Abstract
A 13 year-old boy, previously diagnosed as having Neurofibromatosis Type 1 (NF1) but otherwise healthy, was referred to our Department for headache, vomiting, ataxia and VI-VII left cranial nerve palsy. Emergency head CT scan was performed, immediately followed by contrast-enhanced MR scan with Echo-Planar (EPI) water diffusibility study. A large ovalar mass lesion was evident in the left cerebellar hemisphere, hyperdense on CT, hypointense in T2-weighted images, isointense to grey matter in FLAIR and T1-weighted images, with clear mass effect on the surrounding structures, but only mild peripheral contrast-enhancement in the anterior part of the mass, these features resembling those of a desmoplastic medulloblastoma. However, the EPI Diffusion-weighted images (DWI) and corresponding Apparent Diffusion Coefficient (ADC) maps consistently showed increased water diffusivity, a pattern not compatible with the dense cell-packing typical of medulloblastomas.

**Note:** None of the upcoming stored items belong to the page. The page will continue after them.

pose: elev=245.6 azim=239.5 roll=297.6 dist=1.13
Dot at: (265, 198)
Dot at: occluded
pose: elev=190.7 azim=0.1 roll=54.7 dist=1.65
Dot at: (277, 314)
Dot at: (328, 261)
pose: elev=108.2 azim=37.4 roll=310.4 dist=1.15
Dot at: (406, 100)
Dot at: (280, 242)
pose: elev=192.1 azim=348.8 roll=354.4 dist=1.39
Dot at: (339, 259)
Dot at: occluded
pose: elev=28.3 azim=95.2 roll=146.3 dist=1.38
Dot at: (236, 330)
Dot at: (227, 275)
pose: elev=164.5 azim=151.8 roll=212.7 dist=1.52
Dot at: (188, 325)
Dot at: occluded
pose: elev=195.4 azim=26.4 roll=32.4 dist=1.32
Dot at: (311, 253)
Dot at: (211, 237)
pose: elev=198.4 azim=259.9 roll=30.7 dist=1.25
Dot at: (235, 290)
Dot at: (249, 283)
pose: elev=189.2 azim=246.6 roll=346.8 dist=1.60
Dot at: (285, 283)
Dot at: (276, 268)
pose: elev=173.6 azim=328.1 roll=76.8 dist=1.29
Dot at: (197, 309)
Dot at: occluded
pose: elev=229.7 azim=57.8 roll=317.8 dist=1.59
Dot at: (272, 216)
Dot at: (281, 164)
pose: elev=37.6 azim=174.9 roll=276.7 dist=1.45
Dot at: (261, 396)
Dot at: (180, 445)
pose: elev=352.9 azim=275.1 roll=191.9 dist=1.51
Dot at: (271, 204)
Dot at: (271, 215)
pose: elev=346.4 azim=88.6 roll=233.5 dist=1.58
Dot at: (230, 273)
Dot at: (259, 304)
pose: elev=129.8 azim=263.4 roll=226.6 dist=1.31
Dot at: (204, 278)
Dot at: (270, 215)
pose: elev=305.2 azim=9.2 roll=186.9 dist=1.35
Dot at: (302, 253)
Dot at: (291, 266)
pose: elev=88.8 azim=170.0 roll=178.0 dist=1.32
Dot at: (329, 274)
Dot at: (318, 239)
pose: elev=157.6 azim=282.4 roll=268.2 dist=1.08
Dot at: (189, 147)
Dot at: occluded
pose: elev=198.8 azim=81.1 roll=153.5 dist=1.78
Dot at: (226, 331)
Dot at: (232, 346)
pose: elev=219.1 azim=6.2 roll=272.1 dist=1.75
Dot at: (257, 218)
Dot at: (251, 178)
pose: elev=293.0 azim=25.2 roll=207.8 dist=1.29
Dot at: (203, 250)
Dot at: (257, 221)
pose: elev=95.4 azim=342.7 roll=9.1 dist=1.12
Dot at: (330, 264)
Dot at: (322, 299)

The pathological analysis of the surgical specimen indeed showed focal neoplastic cell clusters interspersed in a diffusely altered cerebellar cortex. Neoplastic cells exhibited large eosinophilic cytoplasma, hyperchromatic and multinucleolated nuclei, and frequent mitoses, a pattern indicative of anaplastic astrocytoma.
The case presented supports the evidence that NF1 is associated with increased risk of developing several different neoplasms, beside the well-known pilocytic astrocytomas of the optic pathway. As these neoplasms may exhibit misleading imaging features at CT or “conventional” MRI study, the assessment of water diffusivity may provide useful data for reaching a correct pre-operative diagnosis, since it reflects the histological architecture of the neoplastic tissue.